Voglio dire, caro Pierluigi, che a me interessano moltissimo le cose in sé, ma più mi interesserebbe conoscere gli uomini che li hanno fatti, la loro concezione della vita e del mondo, il loro rapporto con la divinità, solo orale o anche scritto? E allora bisogna osare: di mele di Newton ce n'è una sola e con forte sospetto che si tratti di una leggenda.
Avevo spedito un "pezzo" a Gianfranco sulla questione, ma pare non sia arrivato. Vi fornisco comqunque il LINK a RAI INTERNATIONAL... ove il 14/sett... è andata in diretta una trasmisione sul NURAGHE DI BARUMINI.
RispondiEliminaIn studio
- l'archeologo GIORGIO MURRU e
- lo studioso dei Popoli del Mare LEONARDO MELIS.
La trasmissione verteva sul nuraghe e sull'Unesco, ma si è finiti a parlare di NURAGHI e di SHARDANA.
La trasmissione (interamante audibile) è durata quasi un'ora.
QUI: www.international.rai.it/raitalia.tv/taccuino.php?id=3920
Salude a Bos
leonardo
@ Leo
RispondiEliminaSì in effetti non è arrivato.
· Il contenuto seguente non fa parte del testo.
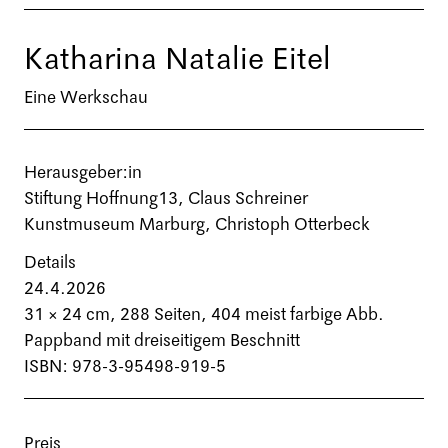
Katharina Natalie Eitel
Eine Werkschau
Herausgeber:in
Stiftung Hoffnung13, Claus Schreiner
Kunstmuseum Marburg, Christoph Otterbeck
Details
24.4.2026
31 × 24 cm,
288 Seiten
, 404 meist farbige Abb.
Pappband mit dreiseitigem Beschnitt
ISBN: 978-3-95498-919-5
Preis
Grazie Leo
Grazie Aba e Zuanne, in effetti ho ottenuto il risultato sperato: ho aggiunto una manciata di poco velata e intrigante "siamo grandi e verremo fuori comunque" e avete reagito.
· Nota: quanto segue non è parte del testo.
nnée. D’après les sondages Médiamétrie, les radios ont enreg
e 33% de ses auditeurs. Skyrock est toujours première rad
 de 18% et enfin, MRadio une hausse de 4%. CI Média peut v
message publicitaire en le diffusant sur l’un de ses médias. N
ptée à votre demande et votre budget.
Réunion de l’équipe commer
RispondiEliminaHo proposto una civiltà nuragica di altà qualità, ideologica e manifatturiera, capace di interrogare i posteri, e di giudicarli acerbi intellettualmente e disuniti organicamente (così traspare dalle vostre risposte).
La civiltà nuragica va oltre.
Ho affermato che utilizzavano la scrittura (e noi siamo ancora alla ricerca di una chiave di lettura, anche se a piccoli passi facciamo progressi), che edificavano le più imponenti strutture architettonica del Mediterraneo Occidentale e fra le più complesse nel mondo antico (e ancora non abbiamo capito la funzione), che commerciavano attraverso rotte navali ben definite (e solo recentemente l'abbiamo preso come dato di fatto), che possedevano un'arte aniconica poderosa (e tuttora non abbiamo il codice interporetativo). In conclusione, abbiamo sottomano la più meravigliosa, evoluta, caparbia, efficace civiltà dell'occidente mediterraneo...visto che sono rose, fioriranno. Non abbiate fretta.